Employer preparations - The perennial case for examining Mutuality of Obligation (MOO)
Amidst all the IR35 deferment news comes the news that Eamonn Holmes is the latest TV personality to lose his IR35 case at the Tribunal. In this case, the Tribunal specifically commented that a sufficient degree of MOO existed to establish that Mr Holmes would have been an employee of ITV were it not for the interposition of his limited company intermediary, Red, White & Green Ltd. This was because Mr Holmes was obliged to provide services to ITV and conversely, regardless of whether the show was ultimately aired, ITV was obliged to pay for his services.
He now faces a tax bill of around £250,000.

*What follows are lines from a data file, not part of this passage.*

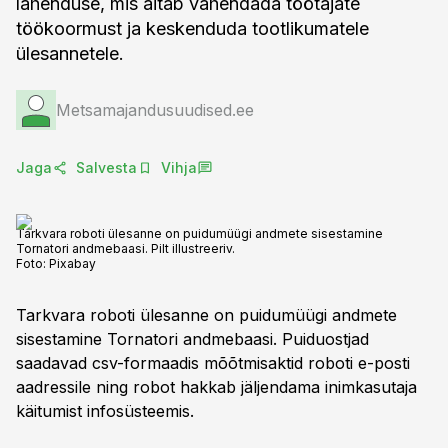
lahenduse, mis aitab vähendada töötajate
töökoormust ja keskenduda tootlikumatele
ülesannetele.
Metsamajandusuudised.ee
Jaga
Salvesta
Vihja
Tarkvara roboti ülesanne on puidumüügi andmete sisestamine
Tornatori andmebaasi. Pilt illustreeriv.
Foto:
Pixabay
Tarkvara roboti ülesanne on puidumüügi andmete
sisestamine Tornatori andmebaasi. Puiduostjad
saadavad csv-formaadis mõõtmisaktid roboti e-posti
aadressile ning robot hakkab jäljendama inimkasutaja
käitumist infosüsteemis.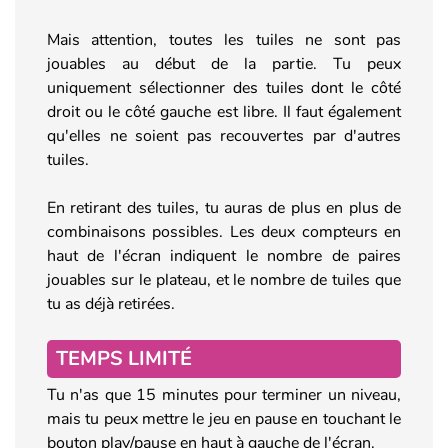
Mais attention, toutes les tuiles ne sont pas
jouables au début de la partie. Tu peux
uniquement sélectionner des tuiles dont le côté
droit ou le côté gauche est libre. Il faut également
qu'elles ne soient pas recouvertes par d'autres
tuiles.
En retirant des tuiles, tu auras de plus en plus de
combinaisons possibles. Les deux compteurs en
haut de l'écran indiquent le nombre de paires
jouables sur le plateau, et le nombre de tuiles que
tu as déjà retirées.
TEMPS LIMITÉ
Tu n'as que 15 minutes pour terminer un niveau,
mais tu peux mettre le jeu en pause en touchant le
bouton play/pause en haut à gauche de l'écran.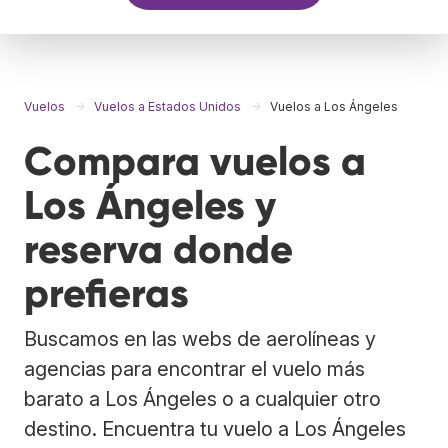
Vuelos
Vuelos a Estados Unidos
Vuelos a Los Ángeles
Compara vuelos a
Los Ángeles y
reserva donde
prefieras
Buscamos en las webs de aerolíneas y
agencias para encontrar el vuelo más
barato a Los Ángeles o a cualquier otro
destino. Encuentra tu vuelo a Los Ángeles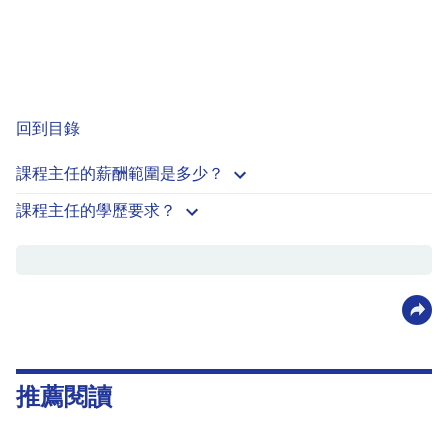
回到目錄
課程主任的薪酬範圍是多少？
課程主任的學歷要求？
推薦閱讀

The case contrasts sharply with the Lorraine Kelly case where she was deemed to possess sufficient independence and control over the programmes to exclude her work from the employment spectrum. Despite Mr Holmes’ assertions that he was completely independent and exercised total control over his work, he was subject to overall OFCOM control and due to health conditions, had restrictions placed on what he was allowed to do in his spare time incorporated into his contractual terms.
However, the emphasis placed on MOO is unequivocal – the Tribunal clearly considers that it is in fact necessary to examine it in every case to establish whether a contract of employment exists – a viewpoint which is simply not under consideration within the parameters of the CEST tool, because HMRC opines that MOO is present in all contracts, whether of service or for services.

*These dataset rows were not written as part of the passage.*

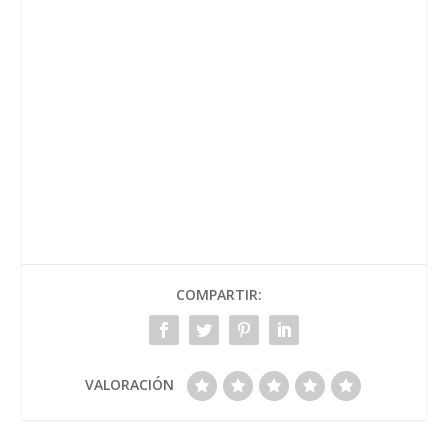
COMPARTIR:
VALORACIÓN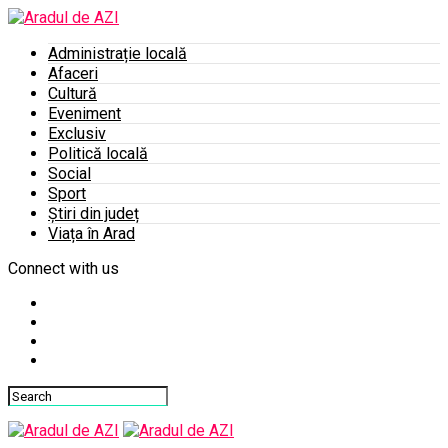
Administrație locală
Afaceri
Cultură
Eveniment
Exclusiv
Politică locală
Social
Sport
Știri din județ
Viața în Arad
Connect with us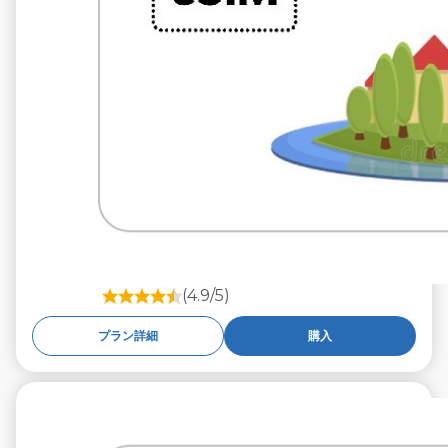
(4.9/5)
プラン詳細
購入
€5.99
税抜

The fact that this case took three days to deliberate and 20 months for a case report to be published demonstrates the difficulties facing status decision-makers who do not have the luxury of time yet face the financial consequences if they make the wrong decision.
Education and support?
In addition, and despite repeated requests from employers, contractors and advisers for the “education and support” programme to be more comprehensive and robust, HMRC has now also confirmed that it will be setting this programme aside for the coming months, recommencing it “at the appropriate time” even though it had only recently started up again, after suffering a 4-month hiatus due to the general election.
Public sector
HMRC has stated that public authorities should continue to abide by the rules as issued in 2017 and not change their methods to align with the new rules just yet.
Practical considerations
Some engagers will already have taken actions to prepare for the new rules coming in on 6 April 2020. Advisers should speak to them about how to unpick these sufficiently to enable the old rules to operate but to stay prepared for the next 12 months. It would be advisable to consider:
- Length of contract for 20/21;
- Supply chain communications;
- Payroll configurations and software;
- Whether Status Determination Statements have been issued (and appeals received) and can be retracted without damaging the relationship or the position for 2021/22;
- How the current contracts in place will realistically work from next April.
Conclusion
The new rules have not disappeared altogether, they have simply disappeared under a cloud temporarily, and the legislation is expected to be passed over the next few months. Engagers, contractors and agencies should use this additional year of reprieve wisely.